What it is. Knobs that look like latency levers but do nothing today (verified against pipecat-agent@dev 5b29206c unless noted).

KnobStatus
aicEnabled (AIC Filter)hard-disabled ("crate instability", base_service.py:1467-1468)
webrtcApmEnabledmerged then reverted (commit dc90fd7f, 2026-04-10); ImportError guard means it never loads on dev
stopSpeakingPlan.voiceSeconds / backOffSecondsno runtime consumer
userTurnStopTimeout slider (voice mode)floored to ≥30 s at runtime — slider effectively decorative
timeout_ms / max_retries on LLM-invoked toolsparsed, never consumed (only node actions honor them)
TTS minTextLength / minWordsread and logged, passed to nothing
speed on the native VoxCPM2 server"accepted for compatibility; not yet applied"
LanguageTextFilter langdetect layerdead code behind an early return, deliberately
AsteriskWSServerTransport (initial_jitter_buffer_ms: 80)whole class has no runtime consumer; live path is un-buffered
prompt_cache_keynot sent anywhere in production code — measured worse
serviceTier on non-OpenAI / on-prem providersno runtime consumer (OpenAI branch only)
freya-235b-enhancedremoved (PR #803) + catalog-collapsed; stale test fixtures only
DTMF ignore_speech / ignore_speech_timeoutdefined; consumer not traced — possibly unwired (not verified either way)
Re-verify after a pullWhen in doubt whether a knob is wired in a newer branch, say so rather than guessing — and re-verify after a pull: features ship, and dead knobs go live (the confidence-reask group did exactly that).
Checkpoint: you're handed a tr-app call URL and the complaint "geç cevap veriyor". Name the first three commands/artifacts you produce, in order, and the one mistake that would waste an hour.
  1. fetch_latency_data.py "<call-url>" — which resolves tr-app → the kkb Langfuse instance (the hour-wasting mistake is querying cloud.langfuse.com because the dashboard printed a cloud URL — "not found" there means wrong instance, not no trace).
  2. latency_breakdown.py on the observations — per-call-type table, prefill/decode verdict, eviction curve.

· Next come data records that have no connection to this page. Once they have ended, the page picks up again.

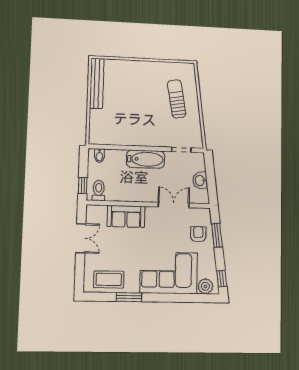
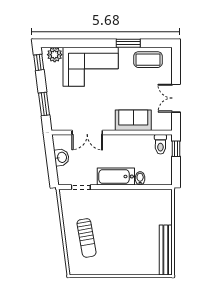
bidet: (99, 156) -> (140, 178), moved
armchair: (198, 234) -> (62, 105), removed

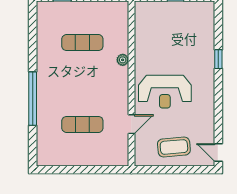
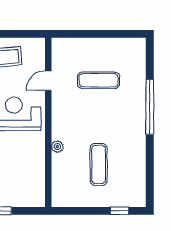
exercise mat: (82, 43) -> (99, 164), turned 90

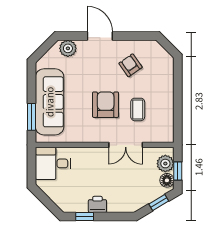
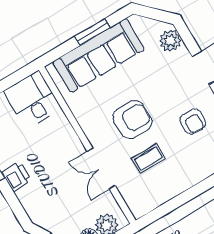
armchair: (131, 65) -> (193, 121), turned 125
window: (32, 117) -> (92, 32), moved

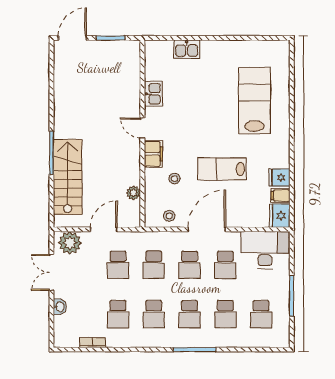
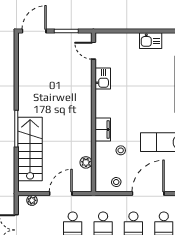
kitchen sink: (187, 49) -> (151, 41), moved
door: (142, 128) -> (93, 51), moved
plant: (70, 243) -> (32, 200), width x0.53, depth x0.53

  3. If the verdict is PREFILL-BOUND, serving_config.py --endpoint <bare base URL> for the KV-capacity math. Then, only if needed and with explicit approval, live probes.
Ask Claude Code: "For this tr-app call URL, fetch the latency data from the correct Langfuse instance, print the per-call-type table and the prefill/decode verdict, and tell me whether the dominant speaking node's eviction curve shows classic mid-call eviction."